> **Your instructions**:
Lines with the word "Description" are the ones wanted. Copy each of them from the entries below.

━━ Supplied data ━━

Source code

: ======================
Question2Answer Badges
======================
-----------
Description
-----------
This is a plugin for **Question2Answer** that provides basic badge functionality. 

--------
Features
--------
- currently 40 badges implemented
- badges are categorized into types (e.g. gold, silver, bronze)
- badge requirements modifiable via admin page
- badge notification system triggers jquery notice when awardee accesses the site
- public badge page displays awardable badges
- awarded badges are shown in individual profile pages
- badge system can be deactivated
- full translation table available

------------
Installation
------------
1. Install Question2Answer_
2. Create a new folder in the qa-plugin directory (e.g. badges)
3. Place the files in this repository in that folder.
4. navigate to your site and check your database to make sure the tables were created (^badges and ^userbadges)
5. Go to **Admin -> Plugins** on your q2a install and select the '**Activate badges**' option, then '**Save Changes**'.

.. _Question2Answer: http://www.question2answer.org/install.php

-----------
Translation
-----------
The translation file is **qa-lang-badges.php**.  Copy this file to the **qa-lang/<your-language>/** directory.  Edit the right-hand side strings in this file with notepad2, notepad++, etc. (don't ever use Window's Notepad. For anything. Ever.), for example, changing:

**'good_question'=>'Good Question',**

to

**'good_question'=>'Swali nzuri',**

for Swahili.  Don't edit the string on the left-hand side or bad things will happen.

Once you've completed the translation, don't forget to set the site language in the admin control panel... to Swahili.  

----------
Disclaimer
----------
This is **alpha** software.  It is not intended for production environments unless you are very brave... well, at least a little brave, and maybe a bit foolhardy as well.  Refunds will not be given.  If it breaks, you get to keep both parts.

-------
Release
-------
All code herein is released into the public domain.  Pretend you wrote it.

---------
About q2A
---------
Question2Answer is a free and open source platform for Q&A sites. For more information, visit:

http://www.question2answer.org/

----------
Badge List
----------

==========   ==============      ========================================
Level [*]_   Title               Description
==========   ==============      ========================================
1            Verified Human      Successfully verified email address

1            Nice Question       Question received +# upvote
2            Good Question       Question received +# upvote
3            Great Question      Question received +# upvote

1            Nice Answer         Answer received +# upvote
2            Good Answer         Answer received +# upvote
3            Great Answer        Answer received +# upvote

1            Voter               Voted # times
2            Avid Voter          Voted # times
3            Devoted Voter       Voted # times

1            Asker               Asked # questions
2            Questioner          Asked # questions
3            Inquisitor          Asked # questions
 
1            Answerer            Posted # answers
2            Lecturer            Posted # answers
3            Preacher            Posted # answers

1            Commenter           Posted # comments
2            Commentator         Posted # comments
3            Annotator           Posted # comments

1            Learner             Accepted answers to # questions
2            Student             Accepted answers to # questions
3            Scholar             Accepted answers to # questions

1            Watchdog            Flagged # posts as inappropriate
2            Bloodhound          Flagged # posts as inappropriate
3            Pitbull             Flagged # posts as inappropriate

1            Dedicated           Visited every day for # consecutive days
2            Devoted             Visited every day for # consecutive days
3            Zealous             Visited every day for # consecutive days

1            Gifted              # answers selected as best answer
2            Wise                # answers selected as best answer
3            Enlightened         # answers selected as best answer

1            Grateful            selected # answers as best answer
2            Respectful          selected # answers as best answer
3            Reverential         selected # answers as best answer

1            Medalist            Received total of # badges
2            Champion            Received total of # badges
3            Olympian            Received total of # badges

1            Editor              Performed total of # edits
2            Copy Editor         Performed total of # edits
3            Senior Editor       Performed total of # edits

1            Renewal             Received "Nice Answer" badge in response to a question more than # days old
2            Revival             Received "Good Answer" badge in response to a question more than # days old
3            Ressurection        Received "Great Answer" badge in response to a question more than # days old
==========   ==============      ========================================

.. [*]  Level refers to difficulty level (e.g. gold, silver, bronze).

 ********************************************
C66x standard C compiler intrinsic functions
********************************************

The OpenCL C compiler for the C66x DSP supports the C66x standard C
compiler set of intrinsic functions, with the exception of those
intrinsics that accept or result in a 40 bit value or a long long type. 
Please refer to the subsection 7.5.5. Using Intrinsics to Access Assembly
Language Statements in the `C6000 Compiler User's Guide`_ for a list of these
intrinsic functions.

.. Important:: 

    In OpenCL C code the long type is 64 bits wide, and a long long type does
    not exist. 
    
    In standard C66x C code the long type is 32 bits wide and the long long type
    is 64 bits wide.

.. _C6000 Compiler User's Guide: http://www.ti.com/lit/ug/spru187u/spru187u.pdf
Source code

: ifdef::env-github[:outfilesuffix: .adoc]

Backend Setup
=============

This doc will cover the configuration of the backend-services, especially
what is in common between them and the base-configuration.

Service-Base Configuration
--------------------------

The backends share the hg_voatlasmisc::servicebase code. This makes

━━━

> **Output below**:
Description
Level [*]_   Title               Description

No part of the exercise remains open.